The off-diagonal elements show the correlation between the forces in the different methods, while the diagonal shows the magnitude of the largest force component for each method.

DFT with the DoubleZetaPolarized (DZP) basis set is the most accurate method − but also the most time-consuming one. So, it would be nice if a pre-optimization with a simpler method could provide a better starting guess for the DZP calculation, such that the calculation time is reduced substantially.

The last line in the output above gives the correlation of the DZP forces with the other methods. The value 1.24 is the magnude of the DZP forces in the original (un-optimized) si_nw45.py geometry. To get any benefit of pre-optimizing the geometry with a faster method, the correlation of the forces in the two methods must be smaller than this value. Only the DFT calculation with the DoubleZeta basis set fulfills this criterion, but the reduction of the computational cost by pre-optimizing with this method is marginal.

	Note
	Optimizing the geometry with the tight-binding method first has no noticeable effect on the results presented above.

Relaxing the geometry with DFT

In order to relax the geometry with DFT-GGA-DZP reopen the Script Generator.

	Tip
	The `Windows` menu at the top of all tools, gives direct access to all open tools.

Remove all Forces blocks, and keep only the last calculator block.
Add an OptimizeGeometry block.
Change the output file to si_nw_gga.nc.

Transfer the calculation to the Job Manager and start the calculation.

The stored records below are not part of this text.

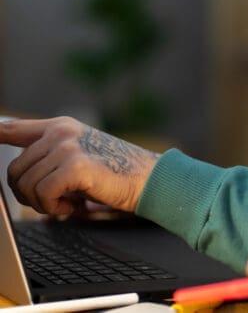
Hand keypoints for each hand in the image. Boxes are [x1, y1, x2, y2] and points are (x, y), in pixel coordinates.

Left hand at [1, 117, 158, 214]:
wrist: (148, 179)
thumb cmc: (115, 173)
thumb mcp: (80, 156)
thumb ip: (50, 155)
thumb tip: (16, 174)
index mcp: (60, 125)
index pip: (12, 127)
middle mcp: (61, 131)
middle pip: (15, 170)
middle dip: (29, 194)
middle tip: (56, 200)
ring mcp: (68, 146)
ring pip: (26, 184)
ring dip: (44, 203)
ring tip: (69, 201)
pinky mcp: (75, 165)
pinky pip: (43, 194)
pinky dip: (55, 207)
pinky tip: (75, 204)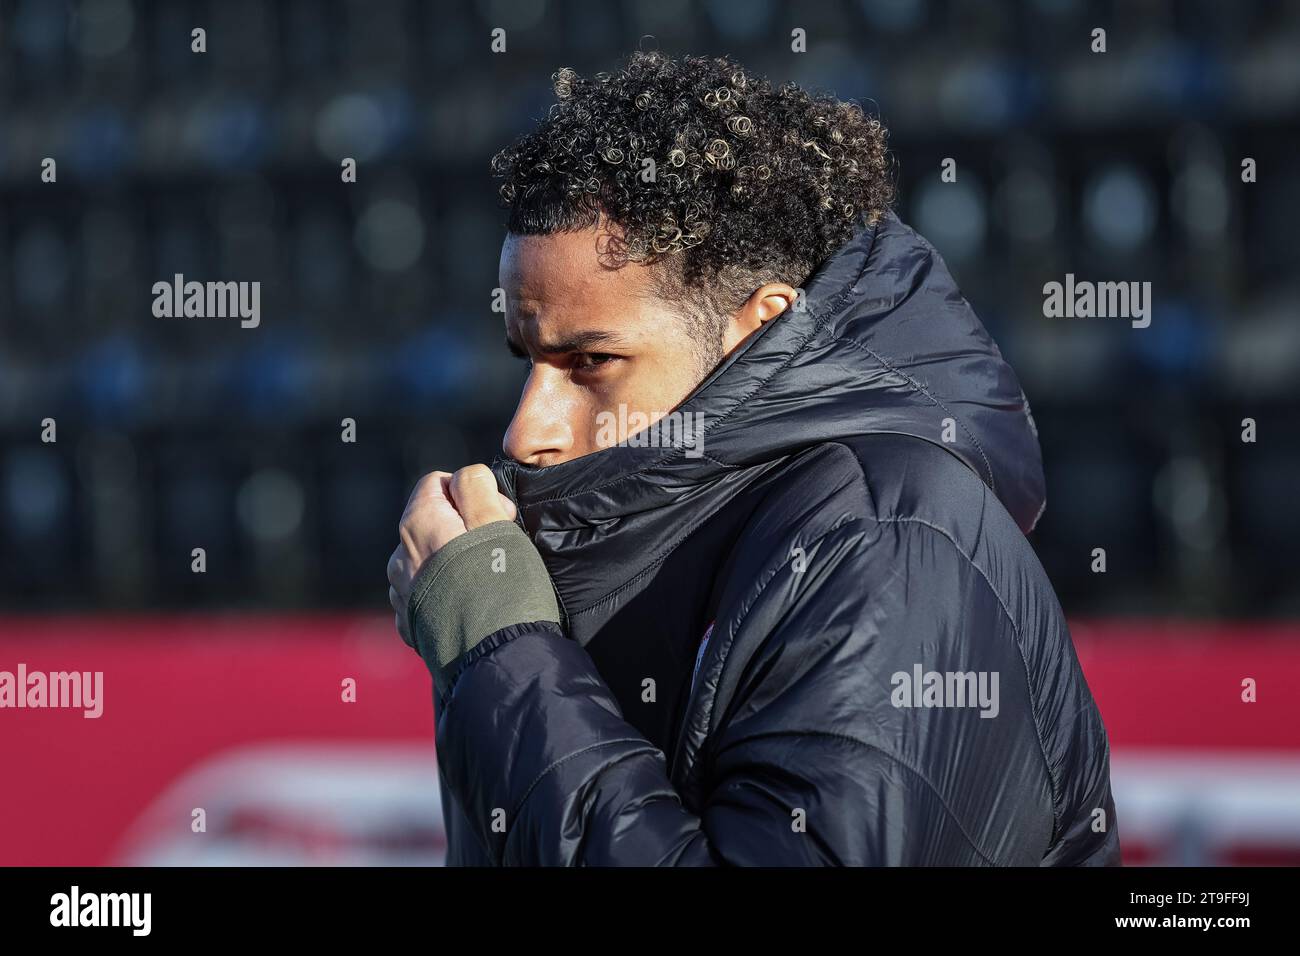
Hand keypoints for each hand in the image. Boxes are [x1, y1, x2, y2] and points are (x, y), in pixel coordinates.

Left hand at [387, 464, 517, 647]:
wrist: (497, 659)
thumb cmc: (503, 586)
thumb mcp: (496, 520)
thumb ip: (475, 485)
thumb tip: (465, 478)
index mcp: (416, 524)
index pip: (438, 483)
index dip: (474, 494)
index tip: (498, 519)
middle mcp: (399, 556)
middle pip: (434, 522)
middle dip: (464, 528)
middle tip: (498, 552)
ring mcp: (402, 594)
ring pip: (430, 558)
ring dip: (454, 561)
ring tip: (485, 584)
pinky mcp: (411, 624)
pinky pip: (429, 592)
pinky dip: (447, 592)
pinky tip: (470, 606)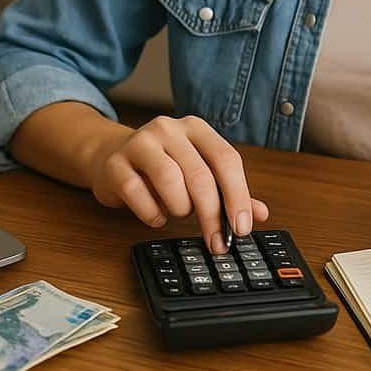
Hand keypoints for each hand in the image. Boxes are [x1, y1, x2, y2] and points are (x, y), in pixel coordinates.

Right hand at [88, 115, 268, 251]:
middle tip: (216, 242)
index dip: (238, 195)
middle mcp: (170, 130)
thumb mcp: (197, 170)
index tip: (242, 227)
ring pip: (170, 180)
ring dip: (180, 208)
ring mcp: (140, 143)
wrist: (110, 155)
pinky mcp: (115, 163)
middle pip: (200, 174)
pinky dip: (151, 212)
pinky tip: (156, 216)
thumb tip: (260, 214)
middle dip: (212, 215)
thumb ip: (228, 190)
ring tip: (179, 213)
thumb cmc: (162, 165)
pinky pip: (137, 192)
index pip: (226, 159)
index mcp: (197, 128)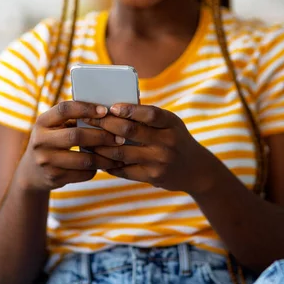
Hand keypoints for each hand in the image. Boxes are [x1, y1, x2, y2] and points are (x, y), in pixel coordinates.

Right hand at [16, 101, 123, 191]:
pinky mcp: (54, 177)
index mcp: (42, 122)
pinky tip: (107, 164)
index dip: (85, 108)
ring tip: (119, 153)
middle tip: (120, 138)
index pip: (64, 109)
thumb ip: (73, 119)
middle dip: (102, 136)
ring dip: (105, 157)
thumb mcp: (54, 127)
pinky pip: (83, 173)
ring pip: (83, 159)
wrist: (31, 172)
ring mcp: (46, 161)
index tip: (105, 111)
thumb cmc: (52, 141)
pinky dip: (97, 168)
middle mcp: (40, 141)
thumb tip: (106, 112)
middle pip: (76, 136)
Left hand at [83, 104, 224, 193]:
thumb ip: (149, 117)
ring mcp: (160, 161)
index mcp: (171, 123)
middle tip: (88, 119)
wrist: (197, 170)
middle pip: (130, 131)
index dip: (129, 110)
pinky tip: (96, 158)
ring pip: (121, 152)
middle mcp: (167, 142)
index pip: (150, 114)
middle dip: (106, 124)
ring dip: (100, 146)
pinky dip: (108, 164)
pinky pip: (124, 170)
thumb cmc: (176, 139)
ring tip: (86, 140)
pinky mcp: (153, 176)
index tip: (111, 107)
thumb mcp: (171, 124)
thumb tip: (114, 107)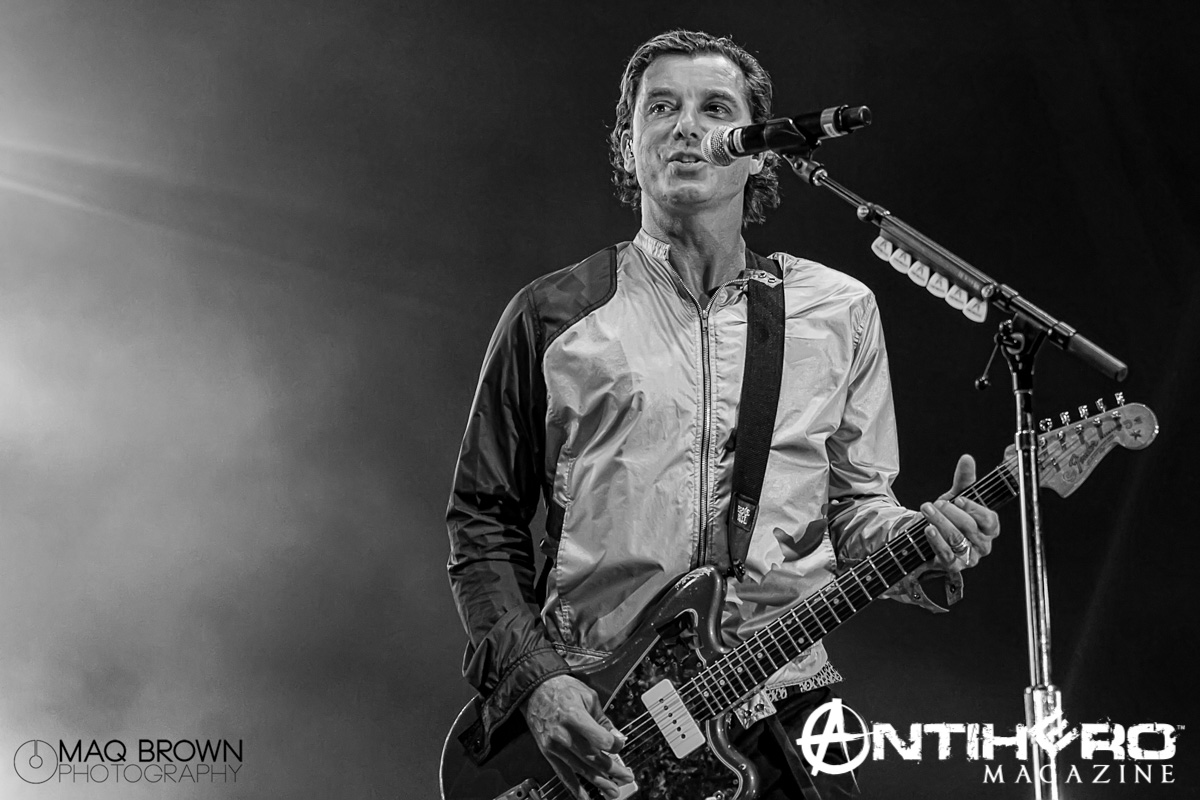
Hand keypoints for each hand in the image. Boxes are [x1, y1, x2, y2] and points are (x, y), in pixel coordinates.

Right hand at [521, 674, 636, 799]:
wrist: (535, 690)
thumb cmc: (561, 689)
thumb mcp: (588, 696)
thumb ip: (603, 719)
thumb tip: (615, 735)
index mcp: (575, 716)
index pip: (600, 739)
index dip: (614, 745)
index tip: (620, 745)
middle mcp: (564, 733)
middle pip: (593, 757)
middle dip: (612, 769)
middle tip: (626, 777)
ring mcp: (555, 745)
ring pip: (581, 769)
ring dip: (599, 782)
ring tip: (613, 791)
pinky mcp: (548, 752)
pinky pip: (563, 774)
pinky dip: (575, 788)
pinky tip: (585, 797)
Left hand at [920, 454, 999, 571]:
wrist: (929, 536)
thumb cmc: (949, 517)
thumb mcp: (956, 496)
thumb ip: (964, 479)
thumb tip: (967, 459)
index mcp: (989, 527)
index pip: (989, 519)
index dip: (974, 509)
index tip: (959, 499)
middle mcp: (983, 544)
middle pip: (970, 528)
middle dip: (950, 513)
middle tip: (935, 504)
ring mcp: (969, 557)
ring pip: (957, 540)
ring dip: (940, 523)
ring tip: (927, 511)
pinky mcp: (954, 566)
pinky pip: (947, 555)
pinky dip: (936, 541)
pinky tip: (928, 530)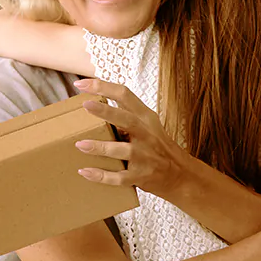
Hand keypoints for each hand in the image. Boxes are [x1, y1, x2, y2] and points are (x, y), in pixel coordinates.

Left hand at [73, 79, 189, 197]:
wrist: (180, 175)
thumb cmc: (157, 146)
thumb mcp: (148, 125)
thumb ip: (127, 114)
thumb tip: (98, 101)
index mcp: (146, 118)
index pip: (125, 95)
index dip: (104, 87)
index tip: (82, 84)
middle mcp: (147, 135)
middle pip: (127, 119)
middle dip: (106, 111)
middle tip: (85, 104)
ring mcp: (145, 156)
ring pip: (123, 150)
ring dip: (101, 147)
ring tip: (80, 144)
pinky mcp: (141, 176)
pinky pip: (120, 177)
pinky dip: (102, 176)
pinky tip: (85, 171)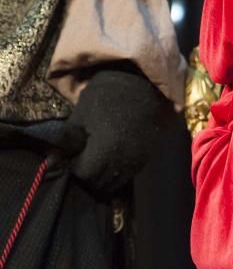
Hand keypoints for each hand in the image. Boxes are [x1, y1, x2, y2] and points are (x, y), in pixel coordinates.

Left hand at [68, 68, 170, 193]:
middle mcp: (125, 158)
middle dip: (86, 177)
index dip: (72, 170)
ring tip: (92, 163)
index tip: (66, 162)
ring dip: (102, 178)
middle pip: (100, 183)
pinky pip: (127, 175)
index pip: (84, 174)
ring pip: (115, 183)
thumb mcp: (80, 115)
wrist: (140, 85)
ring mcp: (138, 159)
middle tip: (77, 164)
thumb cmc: (105, 97)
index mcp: (107, 147)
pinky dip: (116, 173)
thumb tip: (50, 163)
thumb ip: (67, 142)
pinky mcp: (146, 156)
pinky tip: (108, 161)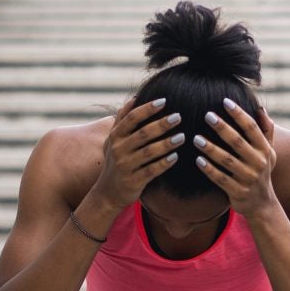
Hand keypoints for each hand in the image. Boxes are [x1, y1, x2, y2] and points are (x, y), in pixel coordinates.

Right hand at [86, 97, 184, 216]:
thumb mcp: (113, 139)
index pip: (131, 118)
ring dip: (166, 144)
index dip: (147, 108)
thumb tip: (135, 97)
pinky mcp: (133, 181)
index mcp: (115, 136)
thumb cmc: (116, 161)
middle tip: (178, 117)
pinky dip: (164, 163)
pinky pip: (151, 170)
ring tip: (182, 137)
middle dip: (161, 124)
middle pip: (142, 134)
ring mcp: (125, 166)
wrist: (107, 193)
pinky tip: (175, 157)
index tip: (164, 101)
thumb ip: (122, 120)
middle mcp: (118, 150)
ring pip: (148, 152)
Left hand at [192, 99, 278, 217]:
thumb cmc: (262, 172)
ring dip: (211, 149)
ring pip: (227, 161)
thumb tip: (260, 108)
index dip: (239, 114)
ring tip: (196, 138)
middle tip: (207, 115)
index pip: (252, 128)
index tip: (225, 101)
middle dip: (222, 128)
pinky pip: (221, 179)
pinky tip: (197, 160)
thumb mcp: (269, 152)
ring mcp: (248, 178)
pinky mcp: (238, 191)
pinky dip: (209, 169)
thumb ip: (266, 130)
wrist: (263, 205)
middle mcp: (259, 163)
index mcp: (265, 150)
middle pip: (238, 142)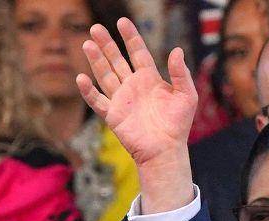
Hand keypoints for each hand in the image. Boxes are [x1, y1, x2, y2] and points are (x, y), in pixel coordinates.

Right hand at [76, 18, 196, 168]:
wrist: (166, 150)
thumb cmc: (178, 125)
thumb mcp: (186, 96)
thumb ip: (181, 73)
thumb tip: (176, 50)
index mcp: (150, 78)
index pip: (138, 52)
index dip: (130, 37)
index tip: (122, 22)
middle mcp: (133, 86)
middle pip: (116, 60)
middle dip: (106, 44)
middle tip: (95, 28)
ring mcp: (121, 99)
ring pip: (105, 75)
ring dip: (96, 60)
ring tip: (87, 44)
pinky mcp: (113, 115)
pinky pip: (97, 101)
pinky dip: (88, 91)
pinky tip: (81, 78)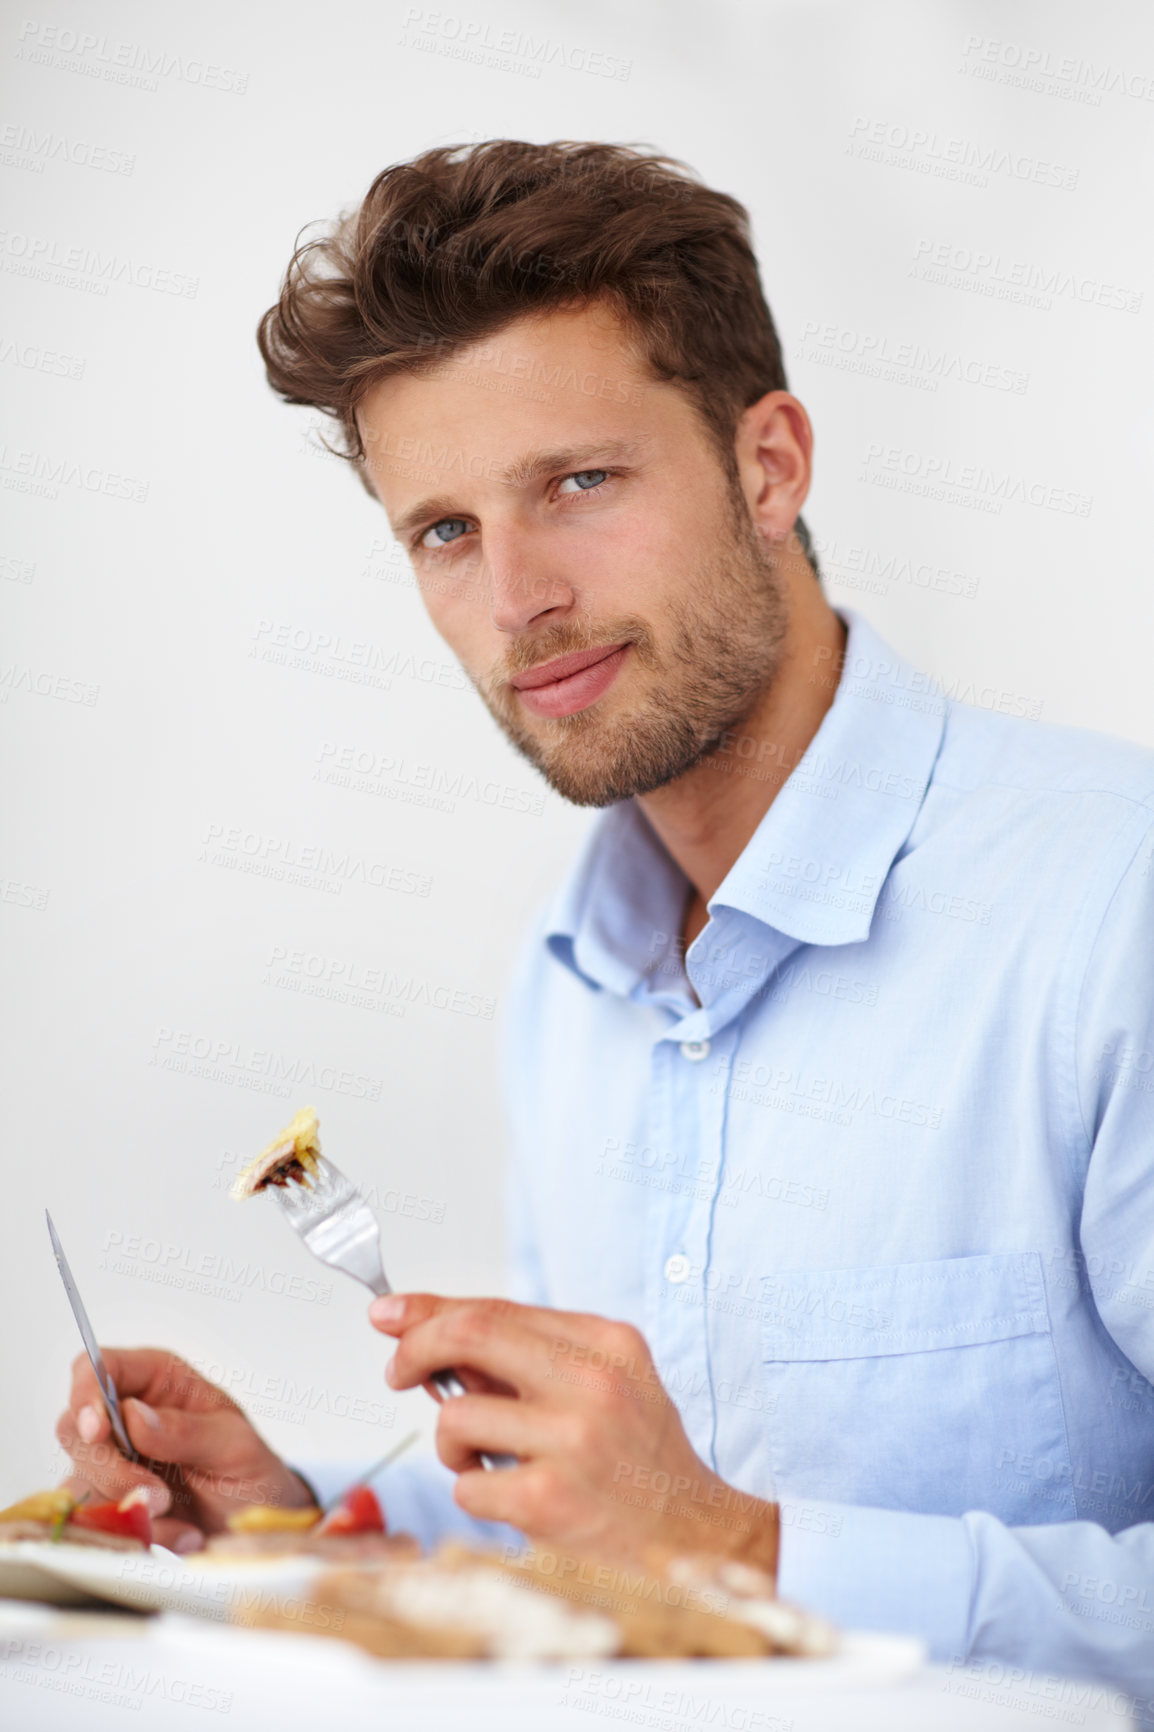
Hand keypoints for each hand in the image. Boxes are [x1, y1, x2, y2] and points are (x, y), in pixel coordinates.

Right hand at [55, 1348, 316, 1552]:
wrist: (253, 1525)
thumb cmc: (251, 1472)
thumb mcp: (236, 1448)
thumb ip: (188, 1431)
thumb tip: (134, 1414)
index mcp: (159, 1379)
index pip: (99, 1366)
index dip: (87, 1394)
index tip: (98, 1433)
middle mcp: (128, 1414)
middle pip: (75, 1428)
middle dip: (111, 1470)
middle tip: (160, 1496)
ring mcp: (113, 1460)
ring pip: (79, 1479)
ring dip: (128, 1508)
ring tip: (179, 1516)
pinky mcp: (108, 1501)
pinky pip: (95, 1520)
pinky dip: (135, 1533)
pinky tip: (179, 1532)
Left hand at [370, 1295, 778, 1575]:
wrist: (692, 1539)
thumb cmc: (637, 1460)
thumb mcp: (606, 1384)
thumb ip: (532, 1358)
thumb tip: (433, 1337)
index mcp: (607, 1341)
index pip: (496, 1308)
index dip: (430, 1309)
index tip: (390, 1314)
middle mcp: (593, 1381)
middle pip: (469, 1335)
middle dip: (415, 1349)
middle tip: (397, 1372)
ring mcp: (572, 1440)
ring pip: (456, 1416)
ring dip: (453, 1443)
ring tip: (490, 1461)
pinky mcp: (548, 1499)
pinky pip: (466, 1484)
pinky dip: (475, 1493)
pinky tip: (514, 1499)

The job will take around an hour to finish.

Note

In relation to the discussion above about pre-optimization, it is interesting to note that the relaxation goes through 17 optimization steps. If we start the relaxation from a geometry optimized with the tight-binding method, this number increases to 23. Thus, indeed there is no gain in pre-optimizing this particular system. This is not to say this approach is never useful; if the initial geometry is very far away from equillibrium, the tight-binding method can be used to quickly get a better starting guess.